Consider the key indices of the development
paradigm. An increase in life expectancy suggests a drop in infant
mortality, but reveals nothing of the quality of the lives led by those who
survive childhood. Globalization is celebrated with iconic intensity. But
what does it really mean? In Bangladesh, garment workers are paid pennies to
sew clothing that retails in the United States and Canada for tens of
dollars. Eighty percent of the toys and sporting goods sold in America are
produced in sweatshops in China, where millions work for wages as low as 12
cents an hour, 400,000 die prematurely each year due to air pollution, and
400 million people do not have access to potable water, so ruined are the
rivers with industrial toxins.
The Washington Post
reports that in Lahore, Pakistan, one Muhammad
Saeed earns $88 a month stitching shirts and jeans at a factory that
supplies Gap and Eddie Bauer. He and his five family members share a single
bed in a one-room home tucked away in a warren of alleys strewn with sewage
and refuse. Earning three times the money that he made at his last job, he
is the poster child of globalization.

Without doubt, images of comfort and wealth, of
technological sophistication, have a magnetic allure. Any job in the city
may seem better than back-breaking labour in sun-scorched fields. Entranced
by the promise of the new, people throughout the world have in many
instances voluntarily and in great earnest turned their backs on the old.
The consequences, as we have seen in Kenya, can be profoundly disappointing.

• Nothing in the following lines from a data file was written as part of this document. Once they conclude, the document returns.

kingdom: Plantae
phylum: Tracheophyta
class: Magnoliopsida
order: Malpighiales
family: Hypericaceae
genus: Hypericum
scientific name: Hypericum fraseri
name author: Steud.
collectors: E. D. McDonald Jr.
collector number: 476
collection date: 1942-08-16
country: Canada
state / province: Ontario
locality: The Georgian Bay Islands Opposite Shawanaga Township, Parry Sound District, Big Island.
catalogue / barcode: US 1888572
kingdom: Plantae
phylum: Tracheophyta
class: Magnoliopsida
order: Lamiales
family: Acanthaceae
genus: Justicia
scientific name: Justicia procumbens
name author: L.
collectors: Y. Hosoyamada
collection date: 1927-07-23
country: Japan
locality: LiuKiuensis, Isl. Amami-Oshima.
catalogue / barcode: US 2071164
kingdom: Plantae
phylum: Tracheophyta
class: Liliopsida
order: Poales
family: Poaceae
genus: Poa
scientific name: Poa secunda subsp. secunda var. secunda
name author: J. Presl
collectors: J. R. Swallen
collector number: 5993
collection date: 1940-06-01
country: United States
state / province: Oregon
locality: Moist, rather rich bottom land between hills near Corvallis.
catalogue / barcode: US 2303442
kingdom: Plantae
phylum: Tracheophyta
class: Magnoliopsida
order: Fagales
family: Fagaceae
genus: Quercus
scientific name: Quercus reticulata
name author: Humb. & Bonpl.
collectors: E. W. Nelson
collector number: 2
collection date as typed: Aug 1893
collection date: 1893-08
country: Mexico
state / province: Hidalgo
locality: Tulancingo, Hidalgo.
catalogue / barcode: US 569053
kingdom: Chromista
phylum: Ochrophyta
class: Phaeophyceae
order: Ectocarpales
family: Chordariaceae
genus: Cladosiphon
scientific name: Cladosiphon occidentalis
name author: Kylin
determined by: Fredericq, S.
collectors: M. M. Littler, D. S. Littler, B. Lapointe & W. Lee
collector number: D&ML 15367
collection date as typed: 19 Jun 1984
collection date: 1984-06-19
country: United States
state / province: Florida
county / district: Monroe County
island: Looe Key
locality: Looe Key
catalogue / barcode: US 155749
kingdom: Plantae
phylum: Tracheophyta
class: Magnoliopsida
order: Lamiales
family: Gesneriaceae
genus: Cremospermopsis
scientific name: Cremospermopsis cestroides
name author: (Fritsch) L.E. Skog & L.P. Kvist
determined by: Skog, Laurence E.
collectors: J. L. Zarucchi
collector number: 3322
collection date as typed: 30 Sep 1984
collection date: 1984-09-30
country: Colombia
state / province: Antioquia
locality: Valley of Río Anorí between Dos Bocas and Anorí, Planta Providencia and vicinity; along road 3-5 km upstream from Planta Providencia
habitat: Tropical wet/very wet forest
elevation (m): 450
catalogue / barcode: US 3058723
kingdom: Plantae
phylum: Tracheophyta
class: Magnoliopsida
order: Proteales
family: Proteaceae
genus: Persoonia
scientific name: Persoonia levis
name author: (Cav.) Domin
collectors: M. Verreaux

The fate of the vast majority of those who sever their ties with their
traditions will not be to attain the prosperity of the West, but to join the
legions of urban poor, trapped in squalor, struggling to survive. As
cultures wither away, individuals remain, often shadows of their former
selves, caught in time, unable to return to the past, yet denied any real
possibility of securing a place in a world whose values they seek to emulate
and whose wealth they long to acquire. This creates a dangerous and
explosive situation, which is precisely why the plight of diverse cultures
is not a simple matter of nostalgia or even of human rights alone, but a
serious issue of geopolitical stability and survival.

Were I to distill a single message from these
Massey Lectures it would be that culture is not trivial. It is not
decoration or artifice, the songs we sing or even the prayers we chant. It
is a blanket of comfort that gives meaning to lives. It is a body of
knowledge that allows the individual to make sense out of the infinite
sensations of consciousness, to find meaning and order in a universe that
ultimately has neither. Culture is a body of laws and traditions, a moral
and ethical code that insulates a people from the barbaric heart that
history suggests lies just beneath the surface of all human societies and
indeed all human beings. Culture alone allows us to reach, as Abraham
Lincoln said, for the better angels of our nature.